### ACTION ITEM
A verbatim repeat of the lines below is required, with the pictures removed.

### RECORD SET
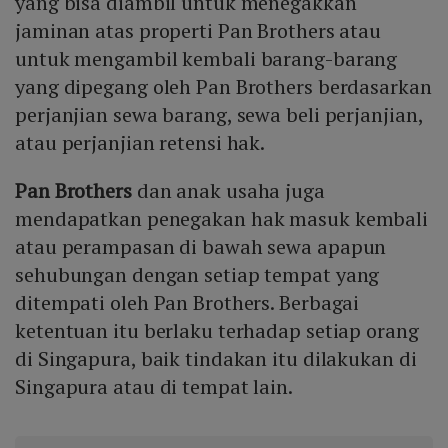
yang bisa diambil untuk menegakkan
jaminan atas properti Pan Brothers atau
untuk mengambil kembali barang-barang
yang dipegang oleh Pan Brothers berdasarkan
perjanjian sewa barang, sewa beli perjanjian,
atau perjanjian retensi hak.
Pan Brothers
dan anak usaha juga
mendapatkan penegakan hak masuk kembali
atau perampasan di bawah sewa apapun
sehubungan dengan setiap tempat yang
ditempati oleh Pan Brothers. Berbagai
ketentuan itu berlaku terhadap setiap orang
di Singapura, baik tindakan itu dilakukan di
Singapura atau di tempat lain.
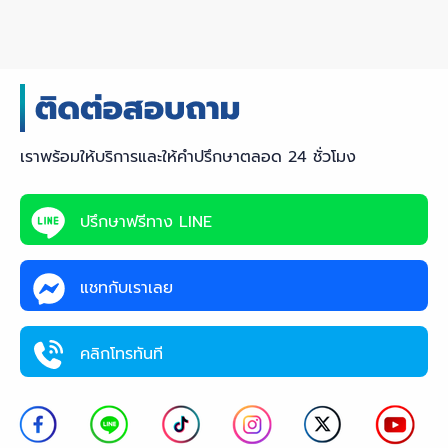
เราพร้อมให้บริการและให้คำปรึกษาตลอด 24 ชั่วโมง
ปรึกษาฟรีทาง LINE
แชทกับเราเลย
คลิกโทรทันที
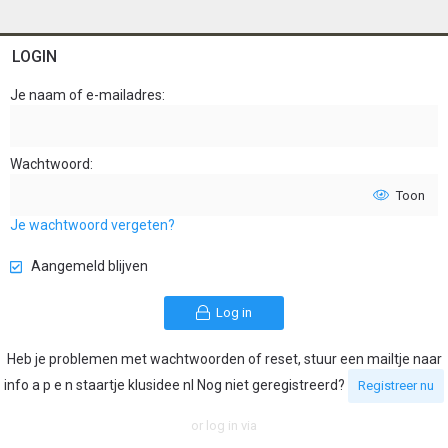
LOGIN
Je naam of e-mailadres
Wachtwoord
Toon
Je wachtwoord vergeten?
Aangemeld blijven
Log in
Heb je problemen met wachtwoorden of reset, stuur een mailtje naar
info a p e n staartje klusidee nl Nog niet geregistreerd?
Registreer nu
or log in via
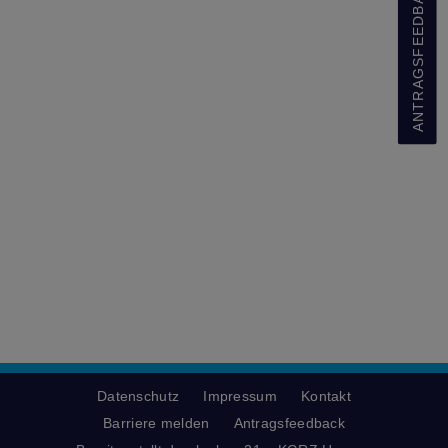
ANTRAGSFEEDBACK
Datenschutz
Impressum
Kontakt
Barriere melden
Antragsfeedback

### THE ANSWER
yang bisa diambil untuk menegakkan
jaminan atas properti Pan Brothers atau
untuk mengambil kembali barang-barang
yang dipegang oleh Pan Brothers berdasarkan
perjanjian sewa barang, sewa beli perjanjian,
atau perjanjian retensi hak.
Pan Brothers
dan anak usaha juga
mendapatkan penegakan hak masuk kembali
atau perampasan di bawah sewa apapun
sehubungan dengan setiap tempat yang
ditempati oleh Pan Brothers. Berbagai
ketentuan itu berlaku terhadap setiap orang
di Singapura, baik tindakan itu dilakukan di
Singapura atau di tempat lain.
เราพร้อมให้บริการและให้คำปรึกษาตลอด 24 ชั่วโมง
ปรึกษาฟรีทาง LINE
แชทกับเราเลย
คลิกโทรทันที
LOGIN
Je naam of e-mailadres
Wachtwoord
Toon
Je wachtwoord vergeten?
Aangemeld blijven
Log in
Heb je problemen met wachtwoorden of reset, stuur een mailtje naar
info a p e n staartje klusidee nl Nog niet geregistreerd?
Registreer nu
or log in via
ANTRAGSFEEDBACK
Datenschutz
Impressum
Kontakt
Barriere melden
Antragsfeedback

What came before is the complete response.